En manque de lecture, je me suis décidée à acheter de nouveaux livres.

Je l’ai vu, posé entre deux romans quelconques, « L’horizon à l’envers » m’a attiré comme un aimant. Sa couverture colorée sortant du lot s’est imposée à moi.

Je le prends, et lis la quatrième de couverture ;

« Où se situe notre conscience ? 
Est-ce qu’on peut la transférer et la sauvegarder ? Hope, Josh et Luke, étudiants en neurosciences, forment un trio inséparable, lié par une amitié inconditionnelle et une idée de génie. Lorsque l’un des trois est confronté à une mort imminente, ils décident d’explorer l’impossible et de mettre en œuvre leur incroyable projet. »

Je le garde à mes côtés, le paye, puis me pose à la terrasse d’un café. Une page tournée, puis une autre, une dizaine, une trentaine, et me voilà alors incapable de lâcher ces personnages qui me semblent déjà familiers. Des mots doux, des personnages haut en couleurs, une histoire frissonnante ; en bref, tout ce qu’il faut pour devenir accro à ces lignes. Je n’ai pu le lâcher qu’une fois la dernière page terminée.

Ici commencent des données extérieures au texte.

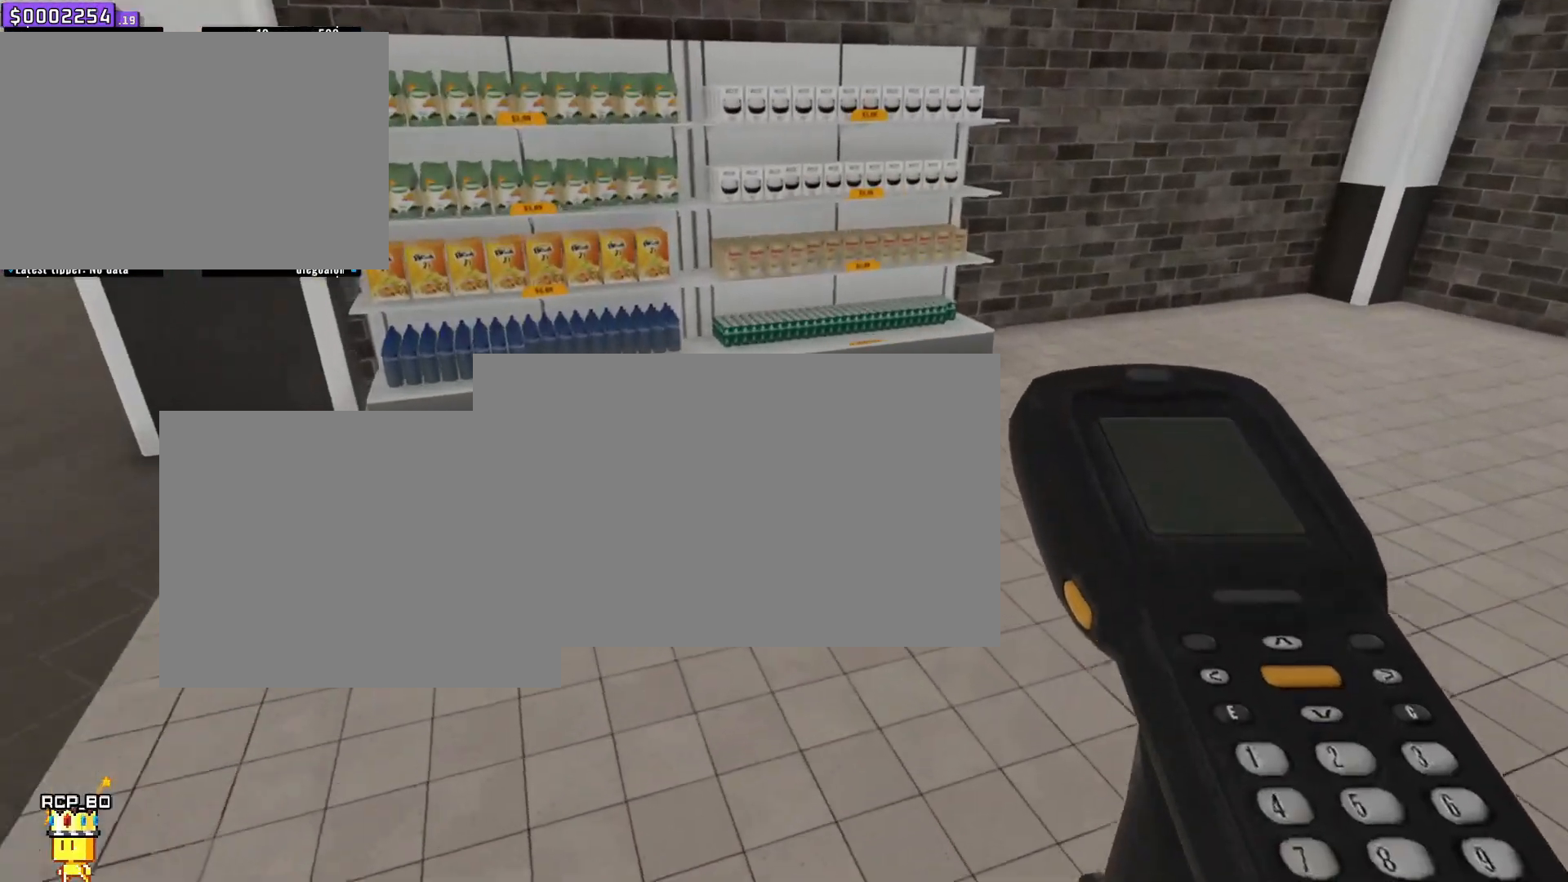
{"keys": [], "mouse": [], "events": [[317, "d", "down"], [317, "s", "up"], [367, "w", "up"], [417, "d", "up"]]}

Ce roman a été, pour moi, un ouragan d’émotions ; de la tristesse à la joie, en passant par l’étonnement, mon cœur ne cessait de s’emballer à chaque ligne. J’avais peur que le livre porte trop sur les sujets scientifiques, mais il y en a assez pour en apprendre sans non plus perdre le fil. Quant aux personnages, je me suis vraiment attachée à Hope, l’un des trois personnages principaux. Hope est typiquement le genre de personnages auquel nous pouvons nous identifier, en tout cas pour ma part. Joyeuse, drôle, touchante, comment ne pas l’aimer ?

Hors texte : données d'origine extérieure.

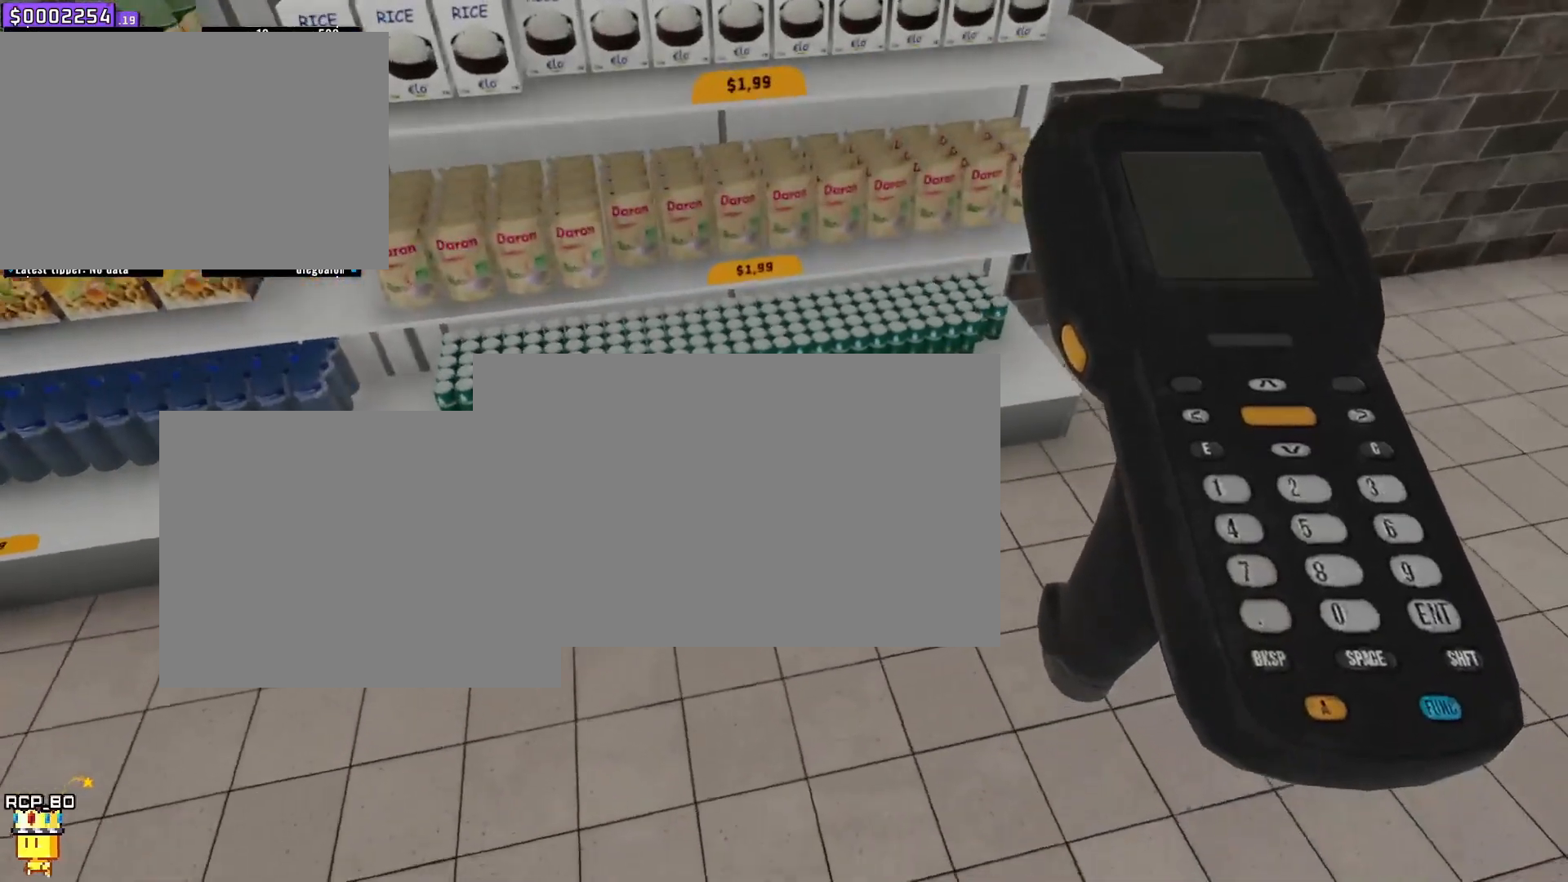
{"keys": [], "mouse": [], "events": []}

L’histoire débute normalement ; 3 étudiants sans grandes histoires, des trains de vie sans vagues. En résumé, tout de plus banal. Mais au fur et à mesure des lignes, les quotidiens vont basculer et ces 3 étudiants devront réinventer l’avenir quitte à tenter ce qui paraissait, jusque-là, impossible.

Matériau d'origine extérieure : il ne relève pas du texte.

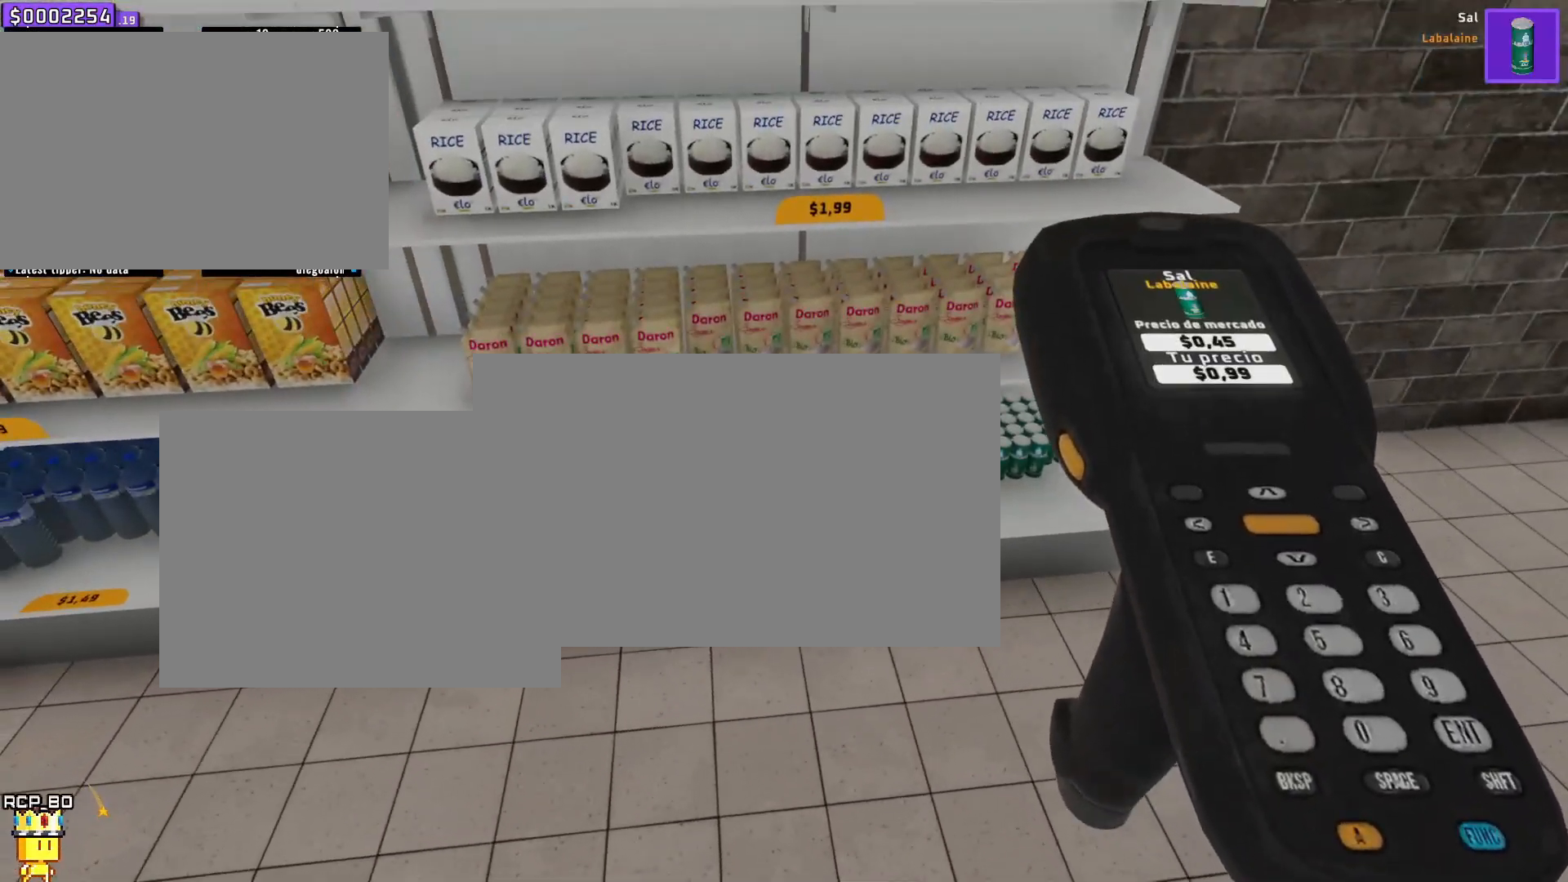
{"keys": [], "mouse": [], "events": []}
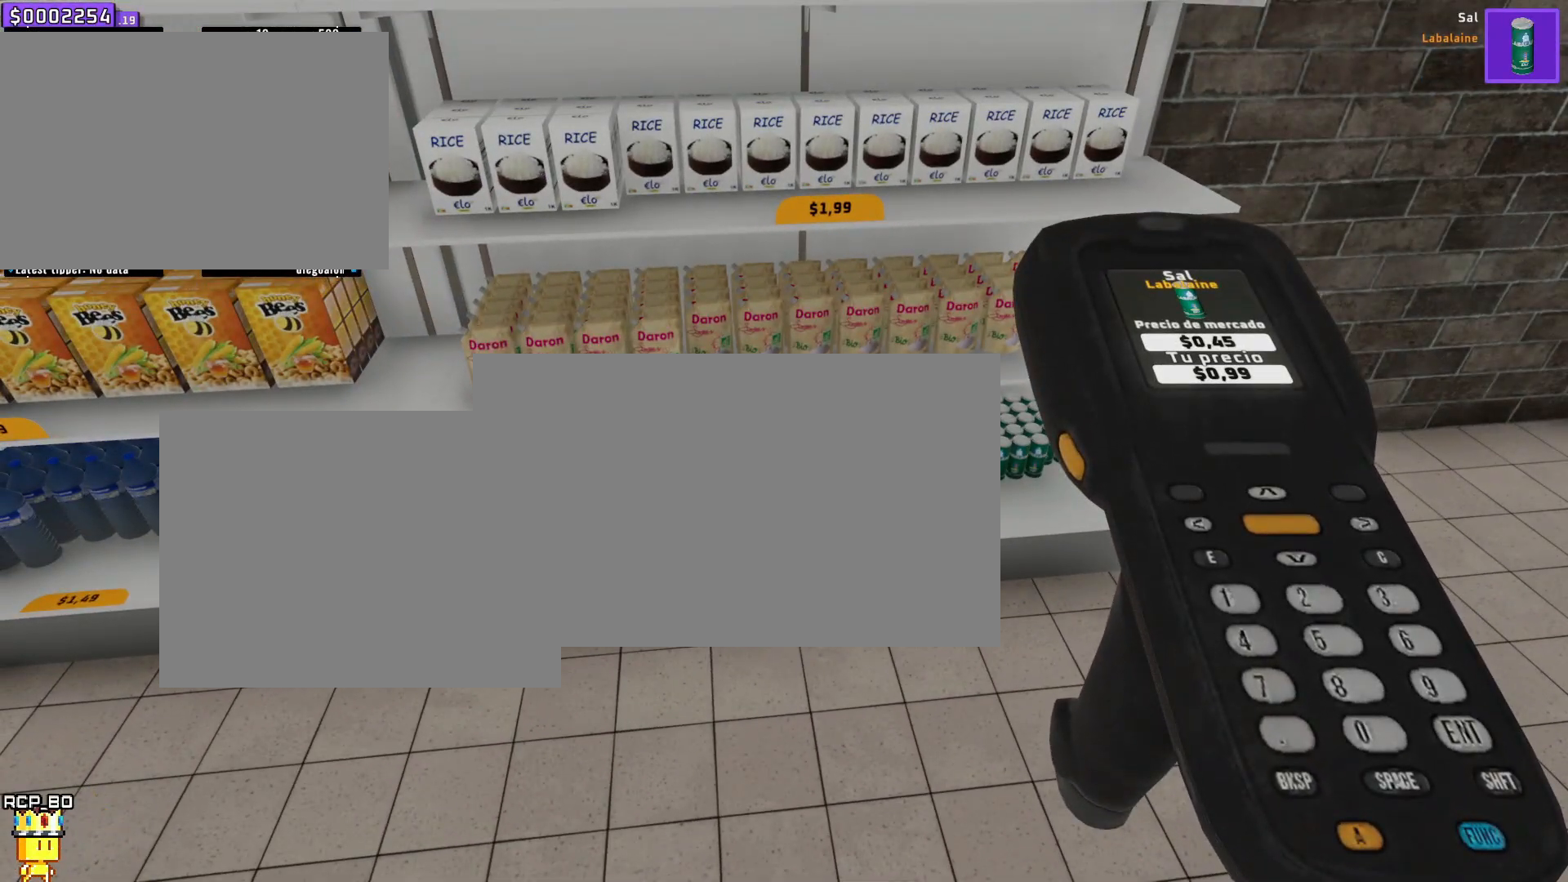
{"keys": [], "mouse": [], "events": []}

400 pages de bonheur, 400 pages d’inquiétudes, 400 pages de doutes ; en résumé, 400 pages de Marc Levy. Ce roman n’est pas des plus récent, mais il est, selon moi, l’un des plus chamboulant que je n’ai jamais lu.

Sur une table de nuit, dans un sac, ou encore à la terrasse d’un café, ce roman à sa place partout.